◆ **Task goal**
For the listing below, output exactly the lines from the line with "index tip: (1012, 926)" up to and including the line with "pinky pip: (1133, 927)", and no other lines.

◆ **Data extract**
BEGIN
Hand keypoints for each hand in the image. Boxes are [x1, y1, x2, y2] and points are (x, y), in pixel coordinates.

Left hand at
END
BEGIN
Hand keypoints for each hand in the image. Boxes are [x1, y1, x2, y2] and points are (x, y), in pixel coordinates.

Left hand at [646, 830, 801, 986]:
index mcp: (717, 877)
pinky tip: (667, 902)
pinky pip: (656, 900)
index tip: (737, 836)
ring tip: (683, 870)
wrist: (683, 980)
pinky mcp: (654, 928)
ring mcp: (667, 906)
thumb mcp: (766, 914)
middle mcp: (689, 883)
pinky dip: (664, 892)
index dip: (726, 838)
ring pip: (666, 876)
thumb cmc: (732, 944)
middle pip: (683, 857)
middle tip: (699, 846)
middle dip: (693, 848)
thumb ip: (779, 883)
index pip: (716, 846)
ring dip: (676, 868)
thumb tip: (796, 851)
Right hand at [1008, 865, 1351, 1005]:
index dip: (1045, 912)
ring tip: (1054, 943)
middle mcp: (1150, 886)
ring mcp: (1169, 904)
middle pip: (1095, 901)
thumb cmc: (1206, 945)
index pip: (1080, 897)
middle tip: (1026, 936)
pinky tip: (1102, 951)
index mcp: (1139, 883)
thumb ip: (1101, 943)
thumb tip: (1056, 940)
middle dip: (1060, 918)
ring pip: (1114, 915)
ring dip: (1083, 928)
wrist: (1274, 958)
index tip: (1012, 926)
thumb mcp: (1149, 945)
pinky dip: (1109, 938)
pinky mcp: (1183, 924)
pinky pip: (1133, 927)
END
◆ **Reply to the task**
index tip: (1012, 926)
thumb mcp: (1149, 945)
pinky dip: (1109, 938)
pinky mcp: (1183, 924)
pinky pip: (1133, 927)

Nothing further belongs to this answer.